En traduisant des poèmes, j’essaie de conserver le rythme et la sonorité. Il est rare de pouvoir garder des assonances et des rimes, mais on peut chercher à en compenser la perte. Essayer de les garder peut complètement changer le sens du poème. Je tiens à respecter le texte de départ et à laisser au lecteur la possibilité de confronter la traduction à l’original, ainsi je suis partisane de l’édition bilingue. Trois livres qui présentent ma traduction de la poésie romande sont publiés avec l’original en regard.
Une telle édition permet de lire à voix haute les deux versions et de se rendre compte de la spécificité du texte traduit. C’est particulièrement intéressant lorsque le poète lui-même lit la version originale, et le traducteur – le texte traduit. J’ai eu cette expérience inoubliable lors de la promotion du volume des poèmes d’Anne Perrier, au printemps 1998 à Varsovie. Nos voix se répondaient et c’est par rapport à l’original que le public pouvait juger des effets de sonorité. La musique était un domaine de prédilection d’Anne Perrier, la traduction de ses poèmes exigeait une attention particulière pour cet aspect de sa création.
S.W.: Outre Nicolas Bouvier, vous avez traduit plusieurs poètes suisses romands, comme justement Anne Perrier, José-Flore Tappy ou encore François Debluë. Qu’est-ce qui vous a particulièrement plu ou interpellé dans la poésie romande?
A.D-M.: En effet, j’ai traduit Anne Perrier, José-Flore-Tappy, François Debluë, j’ai aussi présenté en polonais quelques poèmes de Sylviane Dupuis et de Daniel Maggetti.
J’ai commencé ma traduction par les poèmes d’Anne Perrier.
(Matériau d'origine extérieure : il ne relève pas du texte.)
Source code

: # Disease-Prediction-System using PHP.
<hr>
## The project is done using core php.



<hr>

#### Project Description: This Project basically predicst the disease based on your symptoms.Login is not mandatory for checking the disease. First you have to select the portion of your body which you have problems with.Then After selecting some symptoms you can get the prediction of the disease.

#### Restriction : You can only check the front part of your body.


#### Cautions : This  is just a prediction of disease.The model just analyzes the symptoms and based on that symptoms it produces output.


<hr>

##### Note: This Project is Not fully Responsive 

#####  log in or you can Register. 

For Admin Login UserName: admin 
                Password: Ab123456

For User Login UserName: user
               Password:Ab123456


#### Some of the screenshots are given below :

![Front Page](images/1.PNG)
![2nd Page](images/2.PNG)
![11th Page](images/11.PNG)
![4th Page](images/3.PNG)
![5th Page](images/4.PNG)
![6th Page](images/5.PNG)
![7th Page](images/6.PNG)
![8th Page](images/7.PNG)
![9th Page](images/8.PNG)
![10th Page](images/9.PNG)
Ils m’ont fasciné par la manière dont la poète s’exprime en parlant de la nature, en évoquant sa quête de l’infini, avec des effets de prosodie spéciaux.
J’ai retrouvé ce type de sensibilité chez d’autres poètes. Cet aspect de leur poésie m’est proche.
J’ai pu observer qu’elle résonnait chez les lecteurs polonais. Je vais citer deux cas qui me réjouissent.
1. J’ai trouvé ma traduction de «L’arbre de Ténéré» d’Anne Perrier dans un manuel pour les lycéens en 2004, dans l’introduction qui commente la métaphore de l’arbre de la culture. Le poème est placé après celui de Zbigniew Herbert, un grand poète polonais du XXe siècle, et il précède un poème de Rainer Maria Rilke et de Tadeusz Różewicz, un autre grand poète polonais contemporain.
2. L’Institut d’Études romanes à l’Université de Varsovie et l’Ambassade de Suisse ont invité José-Flore Tappy et François Debluë en Pologne dans le cadre de la Fête de la francophonie en 2019, juste avant la sortie du livre avec leurs poèmes en polonais. Je me proposais de rendre ainsi les poètes et leur poésie plus proche du public polonais. Après les avoir rencontrés, plusieurs étudiants m’ont demandé de traduire ensemble quelques poèmes romands. C’était en dehors du programme, qui ne prévoyait pas ce genre littéraire. On a eu quelques séances supplémentaires qui m’ont prouvé que la poésie romande interpelle d’une manière active de jeunes lecteurs.